You will both need a valid ID, either a driver’s license, passport, or some other form of government-issued ID. If either of you is not a U.S. citizen, you will need to provide a government-issued ID from your home country.
You will also need to provide your Social Security numbers along with your date of birth, address, phone number, and email address. Some banks may require a copy of a utility bill to verify your address.
In setting up your joint account, you have a few decisions to make in terms of options. The first is whether to choose paperless statements. An increasing number of banks are willing to waive all or part of their account fees in return for issuing paperless statements.
You will also be issued two debit cards. You will need to decide if you want to opt in to the card’s overdraft protection. That is when you spend an amount that exceeds your balance. If you have overdraft protection, the bank will cover your non-sufficient funds, but you will still owe a non-sufficient funds fee. If you opt out, your debt card will simply be declined if there are non-sufficient funds.
Some banks issue an initial supply of checks for free. You will need to decide if you want to purchase a larger supply from the bank or purchase your checks from a third-party check printer, which is usually less expensive.
Once you submit your application, the bank conducts a quick background check to make sure you don’t have a history of bouncing checks. Once you are approved, you will be asked to read and sign an account agreement. You should read it carefully as it fully explains all of the fees associated with the joint account. With that, you should have immediate access to your account. You will also be able to access your account online, where you can make account transfers, pay bills, and track transactions.

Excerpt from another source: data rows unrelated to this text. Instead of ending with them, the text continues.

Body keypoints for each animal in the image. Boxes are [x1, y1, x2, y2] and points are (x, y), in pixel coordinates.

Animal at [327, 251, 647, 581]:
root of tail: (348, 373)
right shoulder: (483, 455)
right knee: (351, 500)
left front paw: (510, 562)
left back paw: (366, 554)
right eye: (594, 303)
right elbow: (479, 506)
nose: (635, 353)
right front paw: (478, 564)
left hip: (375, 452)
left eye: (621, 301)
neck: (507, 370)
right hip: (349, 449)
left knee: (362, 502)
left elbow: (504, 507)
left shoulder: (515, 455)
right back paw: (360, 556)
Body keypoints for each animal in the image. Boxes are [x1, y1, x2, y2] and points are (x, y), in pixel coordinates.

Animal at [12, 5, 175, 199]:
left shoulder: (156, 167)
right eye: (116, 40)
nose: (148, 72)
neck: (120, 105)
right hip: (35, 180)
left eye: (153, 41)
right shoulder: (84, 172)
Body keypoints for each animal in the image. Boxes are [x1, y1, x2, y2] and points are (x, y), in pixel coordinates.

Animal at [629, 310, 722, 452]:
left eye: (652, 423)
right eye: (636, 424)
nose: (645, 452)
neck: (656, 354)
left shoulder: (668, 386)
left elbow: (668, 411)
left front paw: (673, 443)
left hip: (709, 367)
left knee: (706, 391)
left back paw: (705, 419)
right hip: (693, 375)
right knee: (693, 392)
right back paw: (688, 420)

Most banks require an initial deposit to open an account. Typically, the minimum deposit is $25 to $100. Whether you are opening an account at a branch or online, you can use a debit card or a credit card to make the initial deposit. For an initial deposit at a branch, you can also use a cashier’s check, money order, or cash.

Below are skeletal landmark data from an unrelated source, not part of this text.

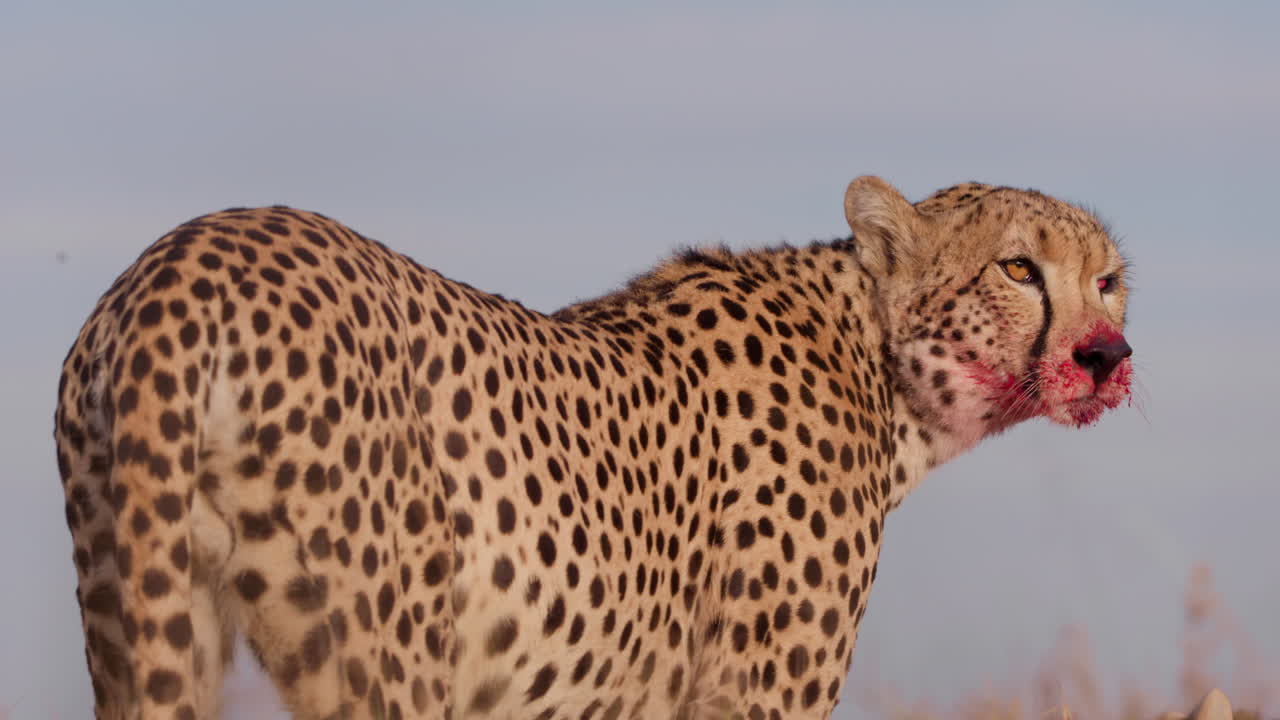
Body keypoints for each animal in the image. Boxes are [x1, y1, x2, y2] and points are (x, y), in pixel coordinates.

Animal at [54, 175, 1133, 720]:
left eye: (1109, 282)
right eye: (1018, 270)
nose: (1105, 355)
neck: (879, 365)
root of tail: (187, 256)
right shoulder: (751, 697)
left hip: (140, 621)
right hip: (383, 659)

How to Closer a Joint Bank Account
If, for whatever reason, you want to close your joint account, it usually takes both of you to do so. The bank doesn’t care whose idea it was to open the account or who deposited the most money; it considers both account holders to be 100% owners.
So, until both account holders consent to closing the account, it will remain open and accessible. Some banks require both account holders to be present together to close the account, which could make it problematic if the relationship didn’t end well. Some banks may only require a verbal consent by phone.
Joint accounts can work well for many people, especially when they need to manage a household together. But, it does require teamwork and trust. Since we are all individuals before we are couples, it might make sense to also maintain separate, individual accounts for discretionary funds that each person can manage in their own way.